The three marriages which Amru had promised to provide for, were celebrated with due splendor.
That of Orion and Paula was a day never to be forgotten by the gay world of Memphis. Bishop John performed the ceremony, and the young couple at once took possession of the beautiful house left them by Katharina, the real Bride of the Nile. If it could have been granted to her to read Paula’s and Orion’s hearts, and see how they held her in remembrance, she would have found that to them she was no longer the childish water-wagtail, and that they knew how to value the sacrifice of her young life.
Their first beloved guest, who went with them to their new home, was little Mary, and she remained their dearest companion till she married happily. The governess, Eudoxia, to whom also Orion offered an asylum, accompanied Mary to her own delightful home; and there at last Mary closed her old friend’s eyes, after the good woman had brought up her little ones, not like a hireling but as a true mother.

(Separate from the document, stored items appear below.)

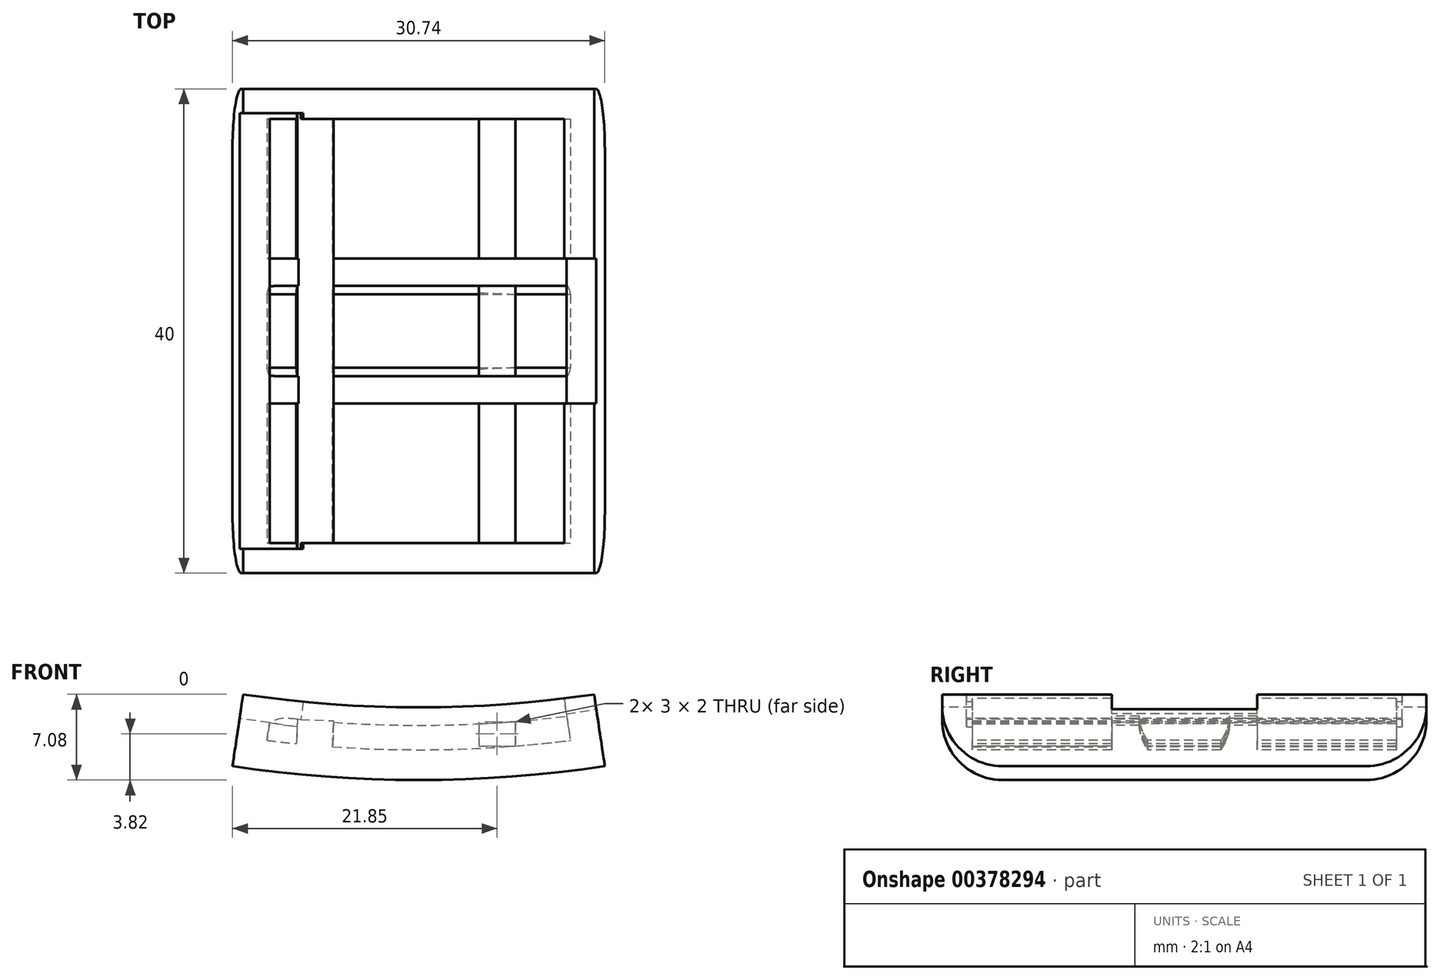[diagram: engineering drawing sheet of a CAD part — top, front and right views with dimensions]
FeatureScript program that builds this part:
annotation { "Feature Type Name" : "Feature", "Feature Type Description" : "" }
export const myFeature = defineFeature(function(context is Context, id is Id, definition is map)
    precondition{}
    {
        {
            var Q0;
            Q0=qCreatedBy(makeId("Right.planeOp"),FACE);
            var sketch = newSketch(context, id + "F0", { "sketchPlane" : qUnion([Q0])});
            skLineSegment(sketch, "E0.bottom", {"start": v(-31.09, -16.82) * mm, "end": v(8.91, -16.82) * mm});
            skLineSegment(sketch, "E0.top", {"start": v(-31.09, -16.32) * mm, "end": v(8.91, -16.32) * mm});
            skLineSegment(sketch, "E0.left", {"start": v(-31.09, -16.82) * mm, "end": v(-31.09, -16.32) * mm});
            skLineSegment(sketch, "E0.right", {"start": v(8.91, -16.82) * mm, "end": v(8.91, -16.32) * mm});
            skPoint(sketch, "E0.middle", {"position": v(-11.09, -8.82) * mm});
            skFitSpline(sketch, "E1", {"points": [v(-31.09, -16.32) * mm, v(-11.09, -8.82) * mm, v(8.91, -16.32) * mm], "startDerivative": vector(5.73, 40.41) * mm, "endDerivative": vector(9.08, -43.36) * mm});
            skLineSegment(sketch, "E2", {"start": v(-11.09, -8.82) * mm, "end": v(-11.09, 81.18) * mm});
            skPoint(sketch, "E3", {"position": v(-11.09, 81.18) * mm});
            skLineSegment(sketch, "E4", {"start": v(-77.22, 81.18) * mm, "end": v(56.91, 81.18) * mm});
            skLineSegment(sketch, "E5.top", {"start": v(-31.09, -22.82) * mm, "end": v(8.91, -22.82) * mm});
            skLineSegment(sketch, "E5.left", {"start": v(-31.09, -16.82) * mm, "end": v(-31.09, -22.82) * mm});
            skLineSegment(sketch, "E5.right", {"start": v(8.91, -16.82) * mm, "end": v(8.91, -22.82) * mm});
            skSolve(sketch);
        }
        {
            var Q0;
            Q0=makeQuery(id+"F0.imprint","IMPRINT",FACE,{"disambiguationData":[TD([[makeQuery(id+"F0.imprint","IMPRINT",EDGE,{"derivedFrom":sQuery(id+"F0.wireOp",EDGE,"E0.bottom")}),-1.0]])]});
            var Q1;
            Q1=sQuery(id+"F0.wireOp",EDGE,"E4");
            revolve(context, id + "F1", {"entities" : qUnion([Q0]), "axis" : qUnion([Q1]), "revolveType" : RevolveType.SYMMETRIC, "angle" : 17 * degree});
        }
        {
            var Q0;
            Q0=makeQuery(id+"F1.opRevolve","SWEPT_FACE",FACE,{"disambiguationData":[OSD([sQuery(id+"F0.wireOp",EDGE,"E0.bottom")])]});
            shell(context, id + "F2", {"entities" : qUnion([Q0]), "thickness" : 2.5 * mm});
        }
        {
            var Q0;
            Q0=makeQuery(id+"F1.opRevolve","SWEPT_EDGE",EDGE,{"disambiguationData":[OSD([sQuery(id+"F0.wireOp",EDGE,"E5.top"),sQuery(id+"F0.wireOp",EDGE,"E5.right")])]});
            var Q1;
            Q1=makeQuery(id+"F1.opRevolve","SWEPT_EDGE",EDGE,{"disambiguationData":[OSD([sQuery(id+"F0.wireOp",EDGE,"E5.top"),sQuery(id+"F0.wireOp",EDGE,"E5.left")])]});
            fillet(context, id + "F3", {"entities" : qUnion([Q0, Q1]), "radius" : 5 * mm, "tangentPropagation" : true, "allowEdgeOverflow" : false});
        }
        {
            var Q0;
            Q0=makeQuery(id+"F1.opRevolve","CAP_FACE",FACE,{"disambiguationData":[OSD([sQuery(id+"F0.wireOp",EDGE,"E0.bottom"),sQuery(id+"F0.wireOp",EDGE,"E5.top"),sQuery(id+"F0.wireOp",EDGE,"E5.left"),sQuery(id+"F0.wireOp",EDGE,"E5.right")])],"isStart":true});
            var sketch = newSketch(context, id + "F4", { "sketchPlane" : qUnion([Q0])});
            skLineSegment(sketch, "E6.bottom", {"start": v(-5.09, -18.96) * mm, "end": v(-17.09, -18.96) * mm});
            skLineSegment(sketch, "E6.top", {"start": v(-5.09, -16.46) * mm, "end": v(-17.09, -16.46) * mm});
            skLineSegment(sketch, "E6.left", {"start": v(-5.09, -18.96) * mm, "end": v(-5.09, -16.46) * mm});
            skLineSegment(sketch, "E6.right", {"start": v(-17.09, -18.96) * mm, "end": v(-17.09, -16.46) * mm});
            skPoint(sketch, "E6.middle", {"position": v(-11.09, -17.71) * mm});
            skSolve(sketch);
        }
        {
            var Q0;
            {var subQ0=sQuery(id+"F4.wireOp",EDGE,"E6.bottom");Q0=makeQuery(id+"F4.imprint","IMPRINT",FACE,{"disambiguationData":[TD([[makeQuery(id+"F4.imprint","IMPRINT",EDGE,{"derivedFrom":subQ0}),-1.0]])]});}
            var Q1;
            {var subQ0=sQuery(id+"F4.wireOp",EDGE,"E6.top");Q1=makeQuery(id+"F4.imprint","IMPRINT",FACE,{"disambiguationData":[TD([[makeQuery(id+"F4.imprint","IMPRINT",EDGE,{"derivedFrom":subQ0}),1.0]])]});}
            extrude(context, id + "F5", {"entities" : qUnion([Q0, Q1]), "operationType" : NewBodyOperationType.REMOVE, "oppositeDirection" : true, "depth" : 5 * mm, "offsetDistance" : 25 * mm});
        }
        {
            var Q0;
            Q0=makeQuery(id+"F1.opRevolve","CAP_FACE",FACE,{"disambiguationData":[OSD([sQuery(id+"F0.wireOp",EDGE,"E0.bottom"),sQuery(id+"F0.wireOp",EDGE,"E5.top"),sQuery(id+"F0.wireOp",EDGE,"E5.left"),sQuery(id+"F0.wireOp",EDGE,"E5.right")])],"isStart":false});
            var sketch = newSketch(context, id + "F6", { "sketchPlane" : qUnion([Q0])});
            skPoint(sketch, "E7", {"position": v(11.09, -17.71) * mm});
            skLineSegment(sketch, "E8.bottom", {"start": v(-6.91, -19.71) * mm, "end": v(29.09, -19.71) * mm});
            skLineSegment(sketch, "E8.top", {"start": v(-6.91, -15.71) * mm, "end": v(29.09, -15.71) * mm});
            skLineSegment(sketch, "E8.left", {"start": v(-6.91, -19.71) * mm, "end": v(-6.91, -15.71) * mm});
            skLineSegment(sketch, "E8.right", {"start": v(29.09, -19.71) * mm, "end": v(29.09, -15.71) * mm});
            skSolve(sketch);
        }
        {
            var Q0;
            Q0 = qSketchRegion(id + "F6", true);
            extrude(context, id + "F7", {"entities" : qUnion([Q0]), "operationType" : NewBodyOperationType.REMOVE, "oppositeDirection" : true, "depth" : 5 * mm, "offsetDistance" : 25 * mm});
        }
        {
            var Q0;
            {var subQ0=sQuery(id+"F0.wireOp",EDGE,"E5.right");var subQ1=sQuery(id+"F0.wireOp",EDGE,"E5.left");var subQ2=sQuery(id+"F0.wireOp",EDGE,"E5.top");var subQ3=sQuery(id+"F0.wireOp",EDGE,"E0.bottom");Q0=makeQuery(id+"F2.opShell","OFFSET_FACE",FACE,{"disambiguationData":[OSD([subQ3,subQ2,subQ1,subQ0]),TDD([makeQuery(id+"F1.opRevolve","CAP_FACE",FACE,{"disambiguationData":[OSD([subQ3,subQ2,subQ1,subQ0])],"isStart":true})])]});}
            var sketch = newSketch(context, id + "F8", { "sketchPlane" : qUnion([Q0])});
            skCircle(sketch, "E9", {"center": v(11.09, -18.96) * mm, "radius": 3.5 * mm, "construction": true});
            skPoint(sketch, "E10", {"position": v(14.59, -18.96) * mm});
            skPoint(sketch, "E11", {"position": v(7.59, -18.96) * mm});
            skPoint(sketch, "E12", {"position": v(17.09, -18.96) * mm});
            skPoint(sketch, "E13", {"position": v(5.09, -18.96) * mm});
            skLineSegment(sketch, "E14", {"start": v(5.09, -18.96) * mm, "end": v(5.09, -21.18) * mm, "construction": true});
            skLineSegment(sketch, "E15", {"start": v(17.09, -18.96) * mm, "end": v(17.09, -21.18) * mm, "construction": true});
            skLineSegment(sketch, "E16", {"start": v(5.09, -18.96) * mm, "end": v(7.59, -18.96) * mm});
            skLineSegment(sketch, "E17", {"start": v(5.09, -18.96) * mm, "end": v(5.09, -21.18) * mm});
            skLineSegment(sketch, "E18", {"start": v(5.09, -21.18) * mm, "end": v(17.09, -21.18) * mm});
            skLineSegment(sketch, "E19", {"start": v(17.09, -21.18) * mm, "end": v(17.09, -18.96) * mm});
            skLineSegment(sketch, "E20", {"start": v(17.09, -18.96) * mm, "end": v(14.59, -18.96) * mm});
            skCircle(sketch, "E21", {"center": v(11.09, -18.96) * mm, "radius": 3.75 * mm});
            skLineSegment(sketch, "E22", {"start": v(5.09, -19.16) * mm, "end": v(17.09, -19.16) * mm});
            skSolve(sketch);
        }
        {
            var Q0;
            {var subQ0=sQuery(id+"F8.wireOp",EDGE,"E22");var subQ6=sQuery(id+"F8.wireOp",EDGE,"E21");var subQ7=makeQuery(id+"F8.imprint","INTERSECT",VERTEX,{"disambiguationData":[OD(0.0)],"derivedFrom":[subQ6,subQ0]});Q0=makeQuery(id+"F8.imprint","IMPRINT",FACE,{"disambiguationData":[TD([[makeQuery(id+"F8.imprint","IMPRINT",EDGE,{"disambiguationData":[TD([[subQ7,-1.0]])],"derivedFrom":subQ6}),-1.0]])]});}
            var Q1;
            {var subQ1=sQuery(id+"F8.wireOp",EDGE,"E18");var subQ4=sQuery(id+"F8.wireOp",EDGE,"E21");var subQ5=makeQuery(id+"F8.imprint","INTERSECT",VERTEX,{"disambiguationData":[OD(1.0)],"derivedFrom":[subQ1,subQ4]});Q1=makeQuery(id+"F8.imprint","IMPRINT",FACE,{"disambiguationData":[TD([[makeQuery(id+"F8.imprint","IMPRINT",EDGE,{"disambiguationData":[TD([[subQ5,-1.0]])],"derivedFrom":subQ4}),-1.0]])]});}
            var Q2;
            Q2=sQuery(id+"F0.wireOp",EDGE,"E4");
            revolve(context, id + "F9", {"operationType" : NewBodyOperationType.ADD, "surfaceOperationType" : NewSurfaceOperationType.NEW, "entities" : qUnion([Q0, Q1]), "axis" : qUnion([Q2]), "revolveType" : RevolveType.ONE_DIRECTION, "angle" : 14.5 * degree});
        }
        {
            var Q0;
            {var subQ0=sQuery(id+"F8.wireOp",EDGE,"E22");Q0=makeQuery(id+"F9.opRevolve","CAP_EDGE",EDGE,{"disambiguationData":[OSD([subQ0]),TDD([makeQuery(id+"F8.imprint","IMPRINT",EDGE,{"disambiguationData":[TD([[makeQuery(id+"F8.imprint","INTERSECT",VERTEX,{"derivedFrom":[sQuery(id+"F8.wireOp",EDGE,"E17"),subQ0]}),-1.0]])],"derivedFrom":subQ0})])],"isStart":false});}
            var Q1;
            {var subQ0=sQuery(id+"F8.wireOp",EDGE,"E22");Q1=makeQuery(id+"F9.opRevolve","CAP_EDGE",EDGE,{"disambiguationData":[OSD([subQ0]),TDD([makeQuery(id+"F8.imprint","IMPRINT",EDGE,{"disambiguationData":[TD([[makeQuery(id+"F8.imprint","INTERSECT",VERTEX,{"derivedFrom":[sQuery(id+"F8.wireOp",EDGE,"E19"),subQ0]}),1.0]])],"derivedFrom":subQ0})])],"isStart":false});}
            fillet(context, id + "F10", {"entities" : qUnion([Q0, Q1]), "tangentPropagation" : true, "crossSection" : FilletCrossSection.CURVATURE, "radius" : 2.9 * mm, "magnitude" : 0.6, "defaultsChanged" : true, "isVariable" : true, "vertexSettings" : [], "smoothTransition" : false});
        }
        {
            var Q0;
            Q0=makeQuery(id+"F9.opRevolve","SWEPT_FACE",FACE,{"disambiguationData":[OSD([sQuery(id+"F8.wireOp",EDGE,"E19")])]});
            var sketch = newSketch(context, id + "F11", { "sketchPlane" : qUnion([Q0])});
            skPoint(sketch, "E23", {"position": v(1.11, -18.3) * mm});
            skLineSegment(sketch, "E24", {"start": v(1.11, -18.3) * mm, "end": v(-10.01, -17.8) * mm, "construction": true});
            skLineSegment(sketch, "E25.bottom", {"start": v(-10.01, -17.8) * mm, "end": v(-7.02, -17.93) * mm});
            skLineSegment(sketch, "E25.top", {"start": v(-10.1, -19.94) * mm, "end": v(-7.11, -20.07) * mm});
            skLineSegment(sketch, "E25.left", {"start": v(-10.01, -17.8) * mm, "end": v(-10.1, -19.94) * mm});
            skLineSegment(sketch, "E25.right", {"start": v(-7.02, -17.93) * mm, "end": v(-7.11, -20.07) * mm});
            skLineSegment(sketch, "E26", {"start": v(-7.02, -17.93) * mm, "end": v(4.98, -18.18) * mm});
            skLineSegment(sketch, "E27.bottom", {"start": v(4.98, -18.18) * mm, "end": v(7.98, -18) * mm});
            skLineSegment(sketch, "E27.top", {"start": v(4.98, -20) * mm, "end": v(7.98, -20) * mm});
            skLineSegment(sketch, "E27.left", {"start": v(4.98, -18.18) * mm, "end": v(4.98, -20) * mm});
            skLineSegment(sketch, "E27.right", {"start": v(7.98, -18) * mm, "end": v(7.98, -20) * mm});
            skSolve(sketch);
        }
        {
            var Q0;
            Q0 = qSketchRegion(id + "F11", true);
            extrude(context, id + "F12", {"entities" : qUnion([Q0]), "operationType" : NewBodyOperationType.ADD, "endBound" : BoundingType.UP_TO_NEXT, "depth" : 25 * mm, "offsetDistance" : 25 * mm});
        }
        {
            var Q0;
            Q0 = qSketchRegion(id + "F11", true);
            extrude(context, id + "F13", {"entities" : qUnion([Q0]), "operationType" : NewBodyOperationType.ADD, "oppositeDirection" : true, "depth" : 25 * mm, "offsetDistance" : 25 * mm});
        }
    });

The Patriarch Benjamin, too, who was led by many considerations—and not least by Katharina’s will to remain on good terms with the son of the Mukaukas, was a visitor to the youthful pair. Neither he nor the Church ever had reason to repent his alliance with Orion; and when Paula presented her husband with a son, the prelate offered to be his sponsor, and named him George after his grandfather.
Orion’s son, too, inherited the office of Mukaukas, when he came to man’s estate, from his father who was appointed to it, but under a new Arab title, shortly after his marriage.

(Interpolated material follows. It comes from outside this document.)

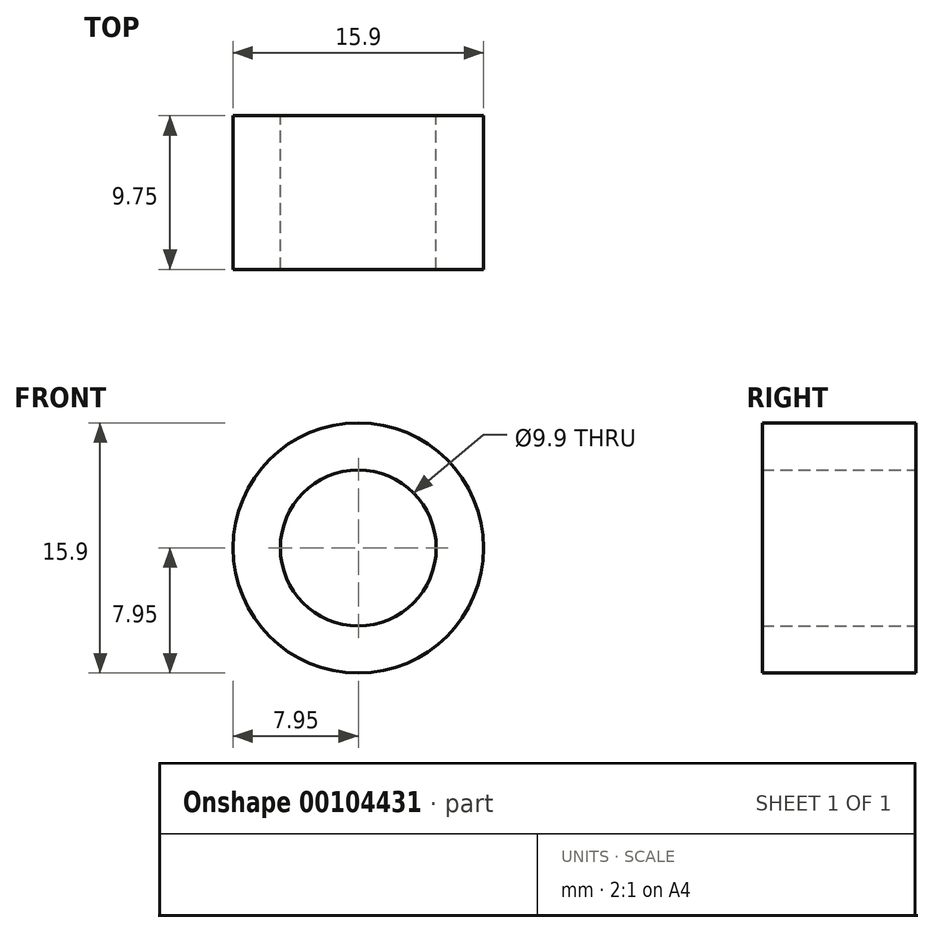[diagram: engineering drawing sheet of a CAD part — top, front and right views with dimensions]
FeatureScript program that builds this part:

Ere long, however, Orion, as the highest Christian authority in his native land, had to change his place of residence and leave Memphis, which was doomed to ruin, for Alexandria. From thence his power extended over the whole Nile-valley, and he devoted himself to his charge with so much zeal, fidelity, justice, and prudence, that his name was remembered with veneration and affection by generations long after.
Paula was the pride and joy of his life, and they lived together in devoted union to an advanced age. He regarded it as one of the duties of his life, to care for the woman who had made him what he was from a lost and reprobate creature, and to fill every day of her life with joy. When he built his palace at Alexandria, he graced it with the inscription that had been engraved on Thomas’ ring: “God hath set the sweat of man’s brow before virtue.”